A Modest eBook Proposal

I’ve got an eBook idea that I’d like to bounce off the dozen or so people who read my stuff. I don’t know if it would work. That’s why it’s called an proposal and not a plan.

Ready? Here it is.

To any publiser willing to experiment with a new distribution model I propose the following:

  1. We will give you a big bag of money each year.
  2. With this bag of money we expect our library patrons to be able to access your entire catalog of electronic material (books and audiobooks)
  3. We also require that the one person per title model be done away with.
    1. We’d like for our people to be able to download any book at any time without having to wait on a digital copy.

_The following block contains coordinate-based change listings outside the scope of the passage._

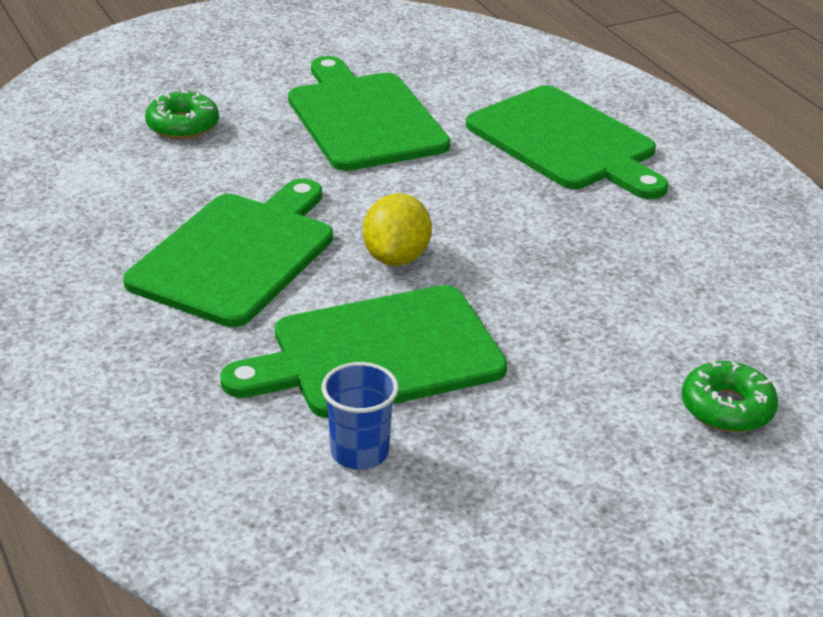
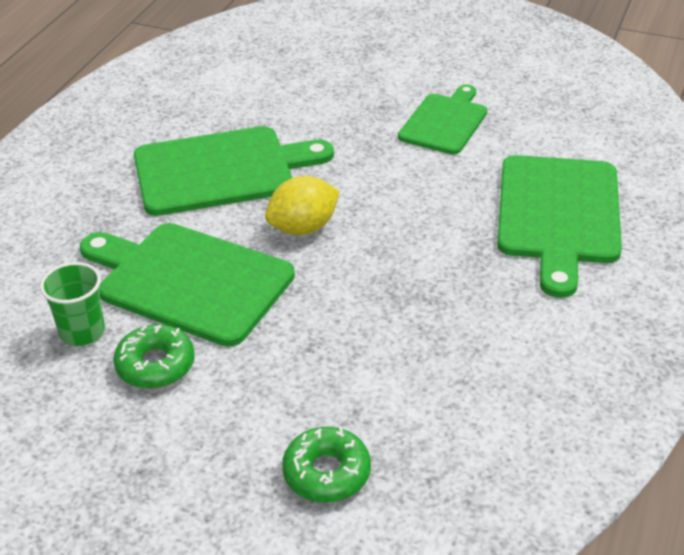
camera: 50 degrees right, 5 degrees up
(183, 125) = (328, 70): green donut -> green donut (155, 365)
(359, 452) = (82, 332): blue cup -> green cup
(364, 118) = (445, 122): green cutting board -> green cutting board, size x0.62

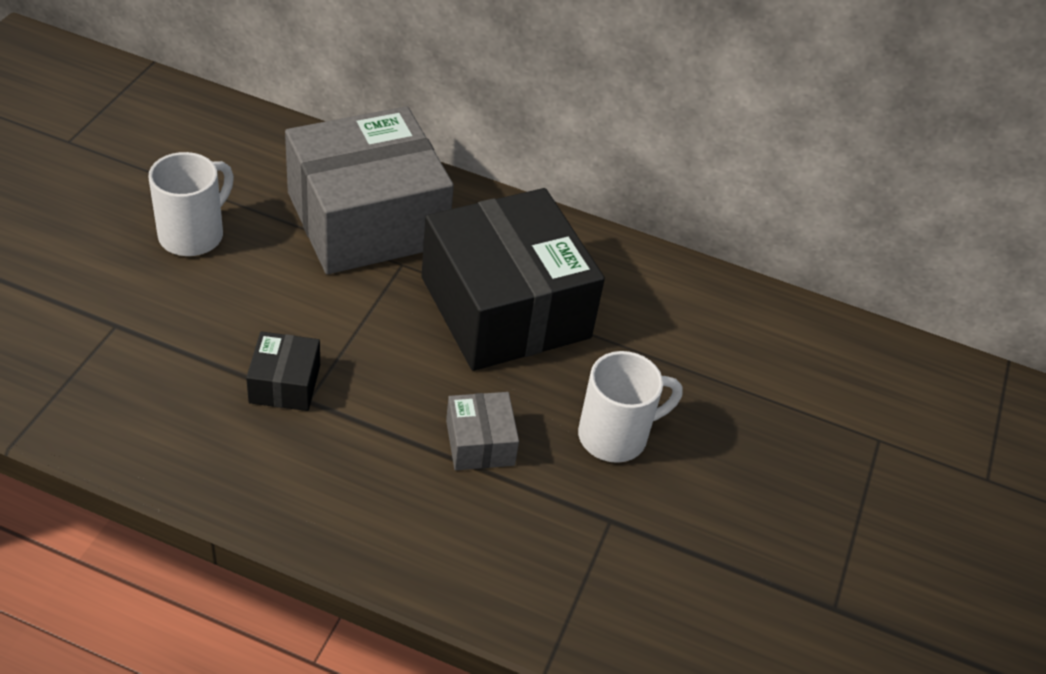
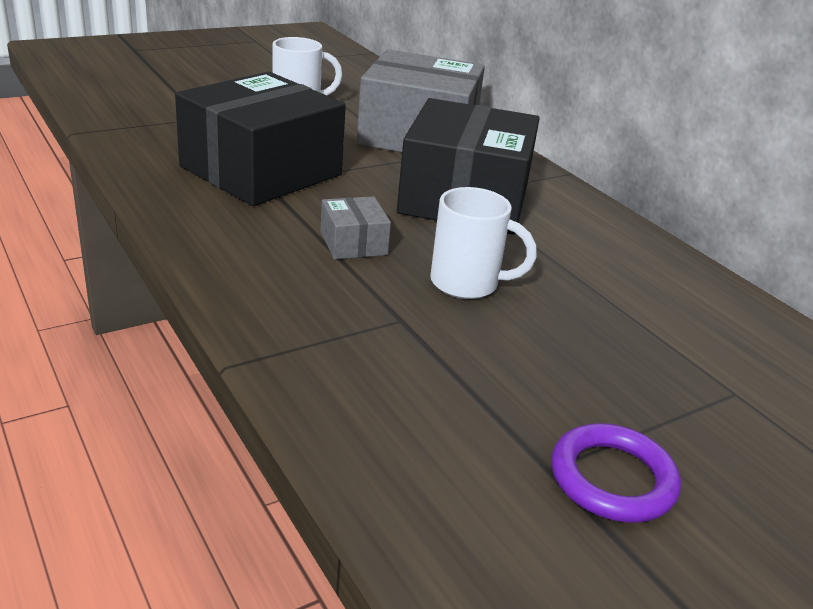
camera: 40 degrees right, 15 degrees down
(285, 383) = (261, 171): black box -> black box, size x2.35
(480, 443) = (353, 243): grey box -> grey box turned 45 degrees counterclockwise
(875, 588) = (612, 479): none -> purple ring

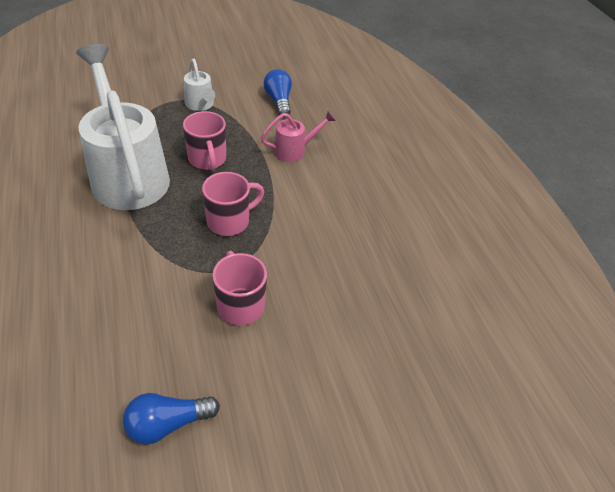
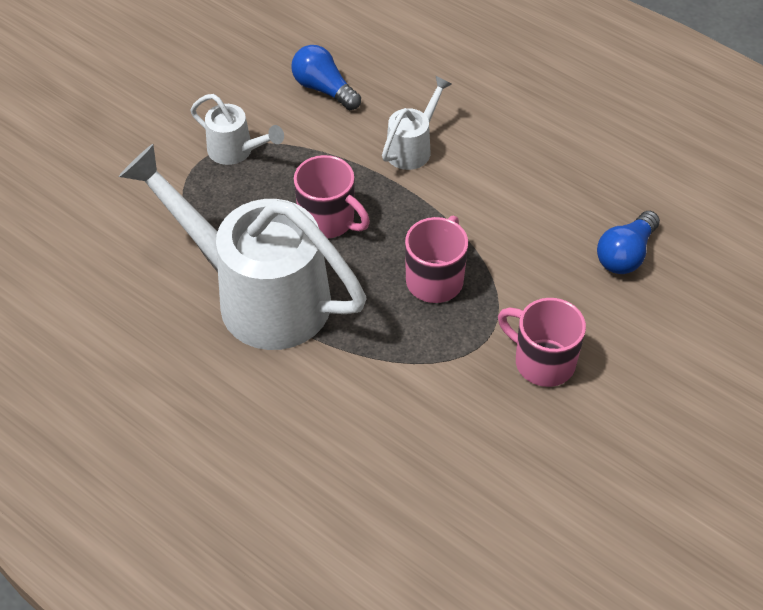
camera: 30 degrees left, 5 degrees up
(168, 423) = (596, 512): blue light bulb -> blue light bulb (625, 254)
(294, 150) = (412, 148): pink watering can -> white watering can

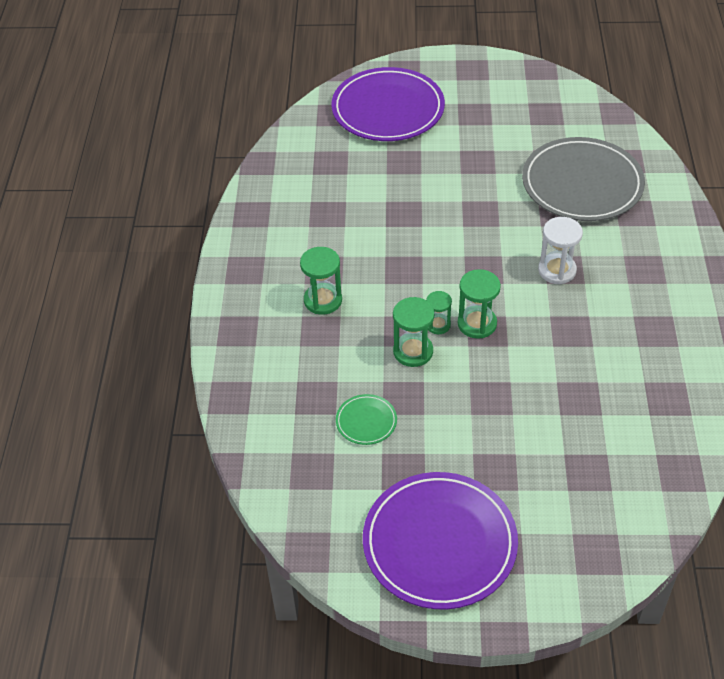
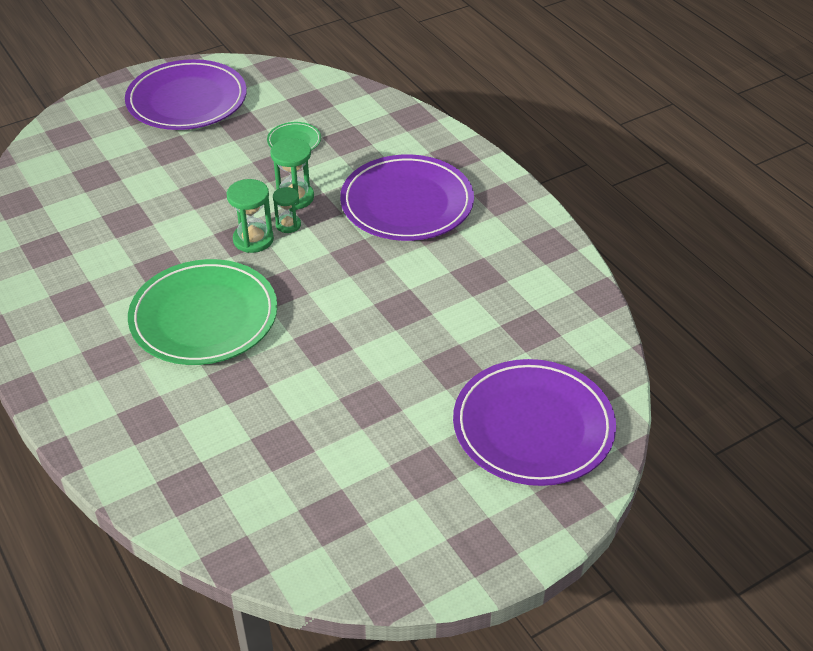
camera: 145 degrees right, 5 degrees down
(323, 300) = (407, 203): green hourglass -> purple plate
(557, 270) = (204, 317): white hourglass -> green plate
(582, 184) = (228, 429): grey plate -> none

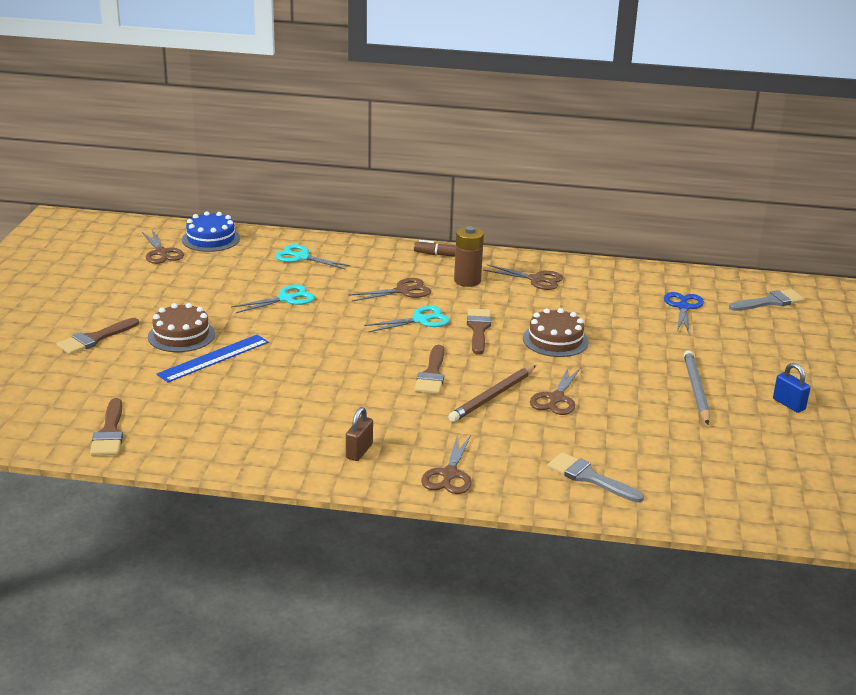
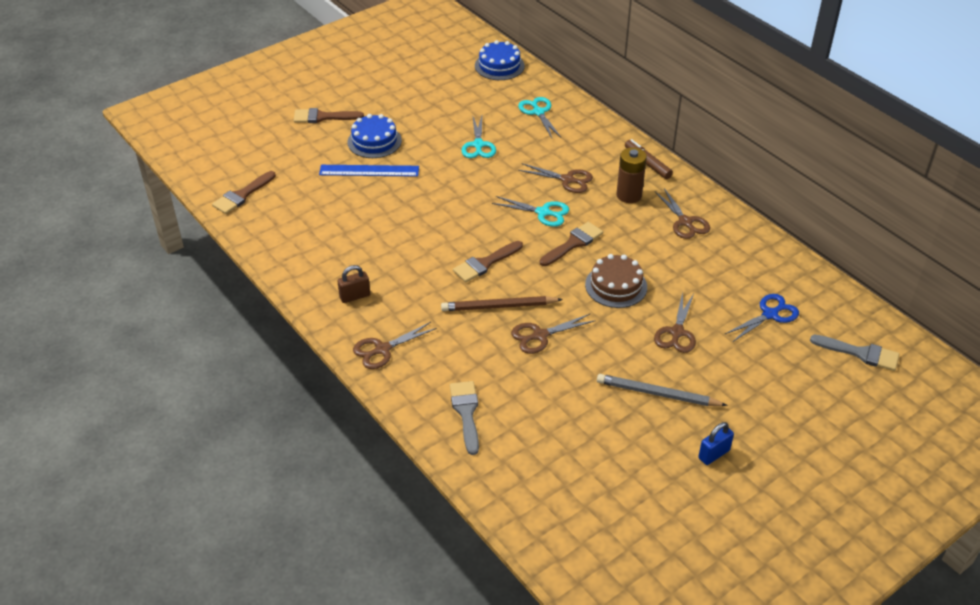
camera: 45 degrees right, 15 degrees up
(161, 253) = (452, 63): brown scissors -> brown scissors (677, 332)
(181, 335) = (374, 141): brown cake -> blue cake
(286, 299) = (478, 145): turquoise scissors -> turquoise scissors turned 75 degrees clockwise
(696, 390) = (658, 394): grey pencil -> grey pencil turned 120 degrees counterclockwise
(788, 404) = (714, 454): blue padlock -> blue padlock turned 45 degrees clockwise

That is all we really require. So what are we willing to do to make this more palatable to you?

  1. We will limit the number of titles an individual has checked out to a very low number.
    1. How about 2 at a time?
  2. These digital copies will be packed full of DRM
    1. So copying your material will be difficult for the average user.
    2. The titles will also be unsuable after a few weeks of being checked out.
      1. and need to be checked out again
  3. We will pay a bonus for titles that are very popular.
    1. So if a certain title is checked out 100 times (just a number I made up) we will give you a small bag of money.
      1. On the flip side of this; if a title is purchased by one of our people while he/she has it checked out we get a credit.

This seems like a good idea to me. Libraries get access to a lot of eBooks, publishers get paid, and authors of popular books get paid extra. Granted, there are a lot of details to be worked out. Like:

  1. How big is that annual bag of money?
  2. How big is that smaller bag of money?
    1. How often is it paid?
  3. What is a reasonable number of checkouts to trigger a bonus payment?
  4. How do we set it all up?
    1. Technically speaking

Anyone want to discuss this proposal? Is it silly? Will it work? I’ve got no idea. I’m just tired of people complaining about eBook distribution and not providing any alternatives. So here is an alternative. This is just a starting point. Let’s talk.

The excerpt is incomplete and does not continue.